Cybersecurity visualization

This project will develop and evaluate visualizations to coherently represent the rich semantics of the security policy domain in order to promote collaboration between managers and IT security specialists and to improve the deployment of digital security within organizations. Effective shared understanding by organization managers and IT security specialists is critical for the successful specification and implementation of digital security policies. When the collaboration is poor, ambiguities and misunderstandings may result in assigning less priority to security policies proposed by security experts of the organization. It may also unnecessarily hamper the smooth security implementation in the organization, and ultimately the organization is prone to cyber-attacks. This project explores the specific challenges faced in the collaboration between access control policy makers and implementers and the limitations that current tools have towards addressing these challenges. We argue that the challenges of collaboration between policy makers and implementers lead to a misunderstanding of security policy semantics. A key challenge is that policy makers and implementers have different languages for communications. The lack of a common language leads to a miscommunication between the two parties. Hence, the key aim of our work is to, ultimately, design a visualization tool that act as a common language for both policy makers and implementer.

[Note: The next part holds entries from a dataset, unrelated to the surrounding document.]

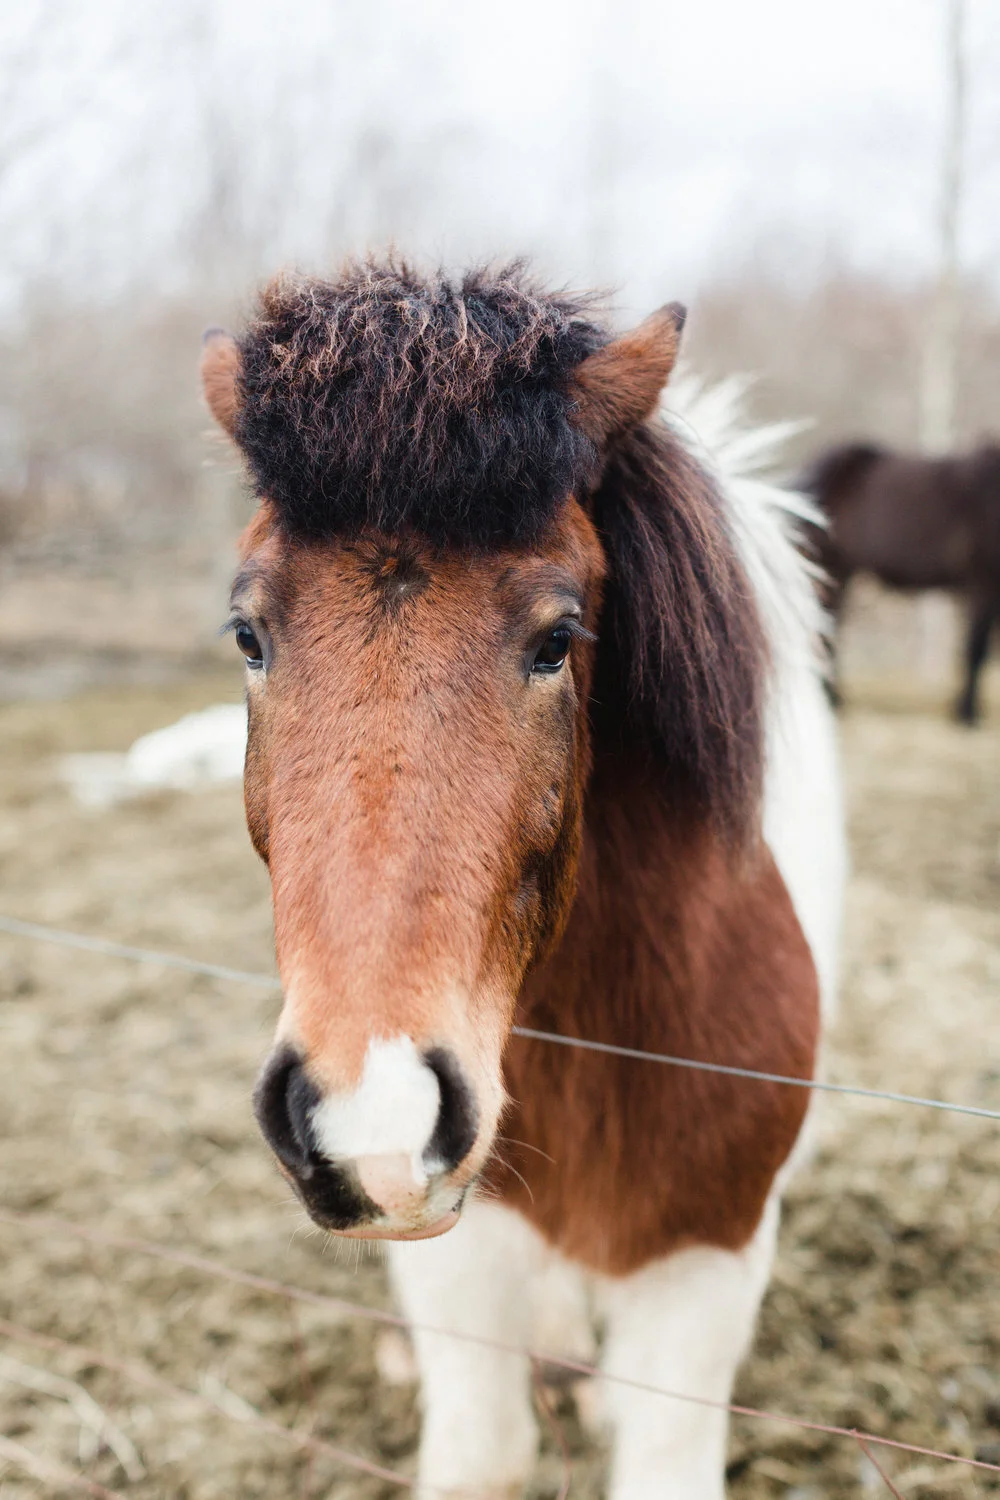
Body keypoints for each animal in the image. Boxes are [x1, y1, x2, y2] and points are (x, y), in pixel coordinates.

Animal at [199, 261, 844, 1499]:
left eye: (557, 640)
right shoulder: (465, 1254)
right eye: (249, 636)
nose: (372, 1111)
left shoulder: (707, 1268)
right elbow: (482, 1453)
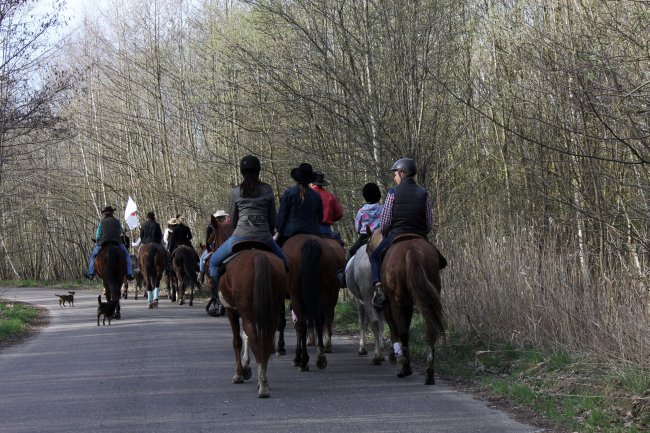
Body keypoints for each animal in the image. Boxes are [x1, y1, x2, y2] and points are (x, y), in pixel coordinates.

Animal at [216, 241, 284, 396]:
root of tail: (258, 256)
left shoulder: (231, 311)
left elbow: (237, 341)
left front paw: (239, 373)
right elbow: (246, 337)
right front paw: (246, 367)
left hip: (247, 314)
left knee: (255, 340)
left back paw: (263, 386)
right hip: (272, 312)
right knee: (266, 341)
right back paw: (263, 380)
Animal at [274, 235, 336, 370]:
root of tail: (310, 242)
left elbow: (284, 322)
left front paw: (282, 349)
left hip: (296, 295)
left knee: (302, 325)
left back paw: (303, 361)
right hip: (322, 292)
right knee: (319, 320)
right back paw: (321, 356)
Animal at [368, 231, 442, 384]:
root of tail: (412, 250)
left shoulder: (389, 305)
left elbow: (394, 329)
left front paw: (396, 357)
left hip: (398, 301)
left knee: (402, 331)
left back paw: (405, 367)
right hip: (428, 297)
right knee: (430, 331)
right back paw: (429, 372)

Security in Systems of So​cial-Technical Systems

A Systems of Systems (SoS) is a system in which the elements are managerially and operationally independent systems, and which all together produce results that cannot be achieved by individual systems alone. In this context, we call "emerging behavior" a behavior obtained from the collaboration between the constituent systems. These types of (expected) behaviors are usually imagined by the SoS designer in response to a complex problem that constituent systems cannot handle alone. The diffusion of digital systems, whether in society at large or in microcosms such as businesses, means that humans can be considered as a constituent of a SoS. Indeed, by its direct interaction with the SoS, or through systems such as IoT for example, a person can be brought to interact with one or more SoS systems, affected by the same expected or not emergent behaviors. Such systems are called Systems of Social-Technical Systems (SoSTS).  In this work, we propose to study the emerging behaviors from SoSTS in order to identify the potential security vulnerabilities that are related to systems, humans or the combination of both. Indeed, even if the constituent systems of a SoSTS are considered as safe individually, their collaboration in a SoSTS may reveal new security vulnerabilities that can be related to systems, humans or interactions.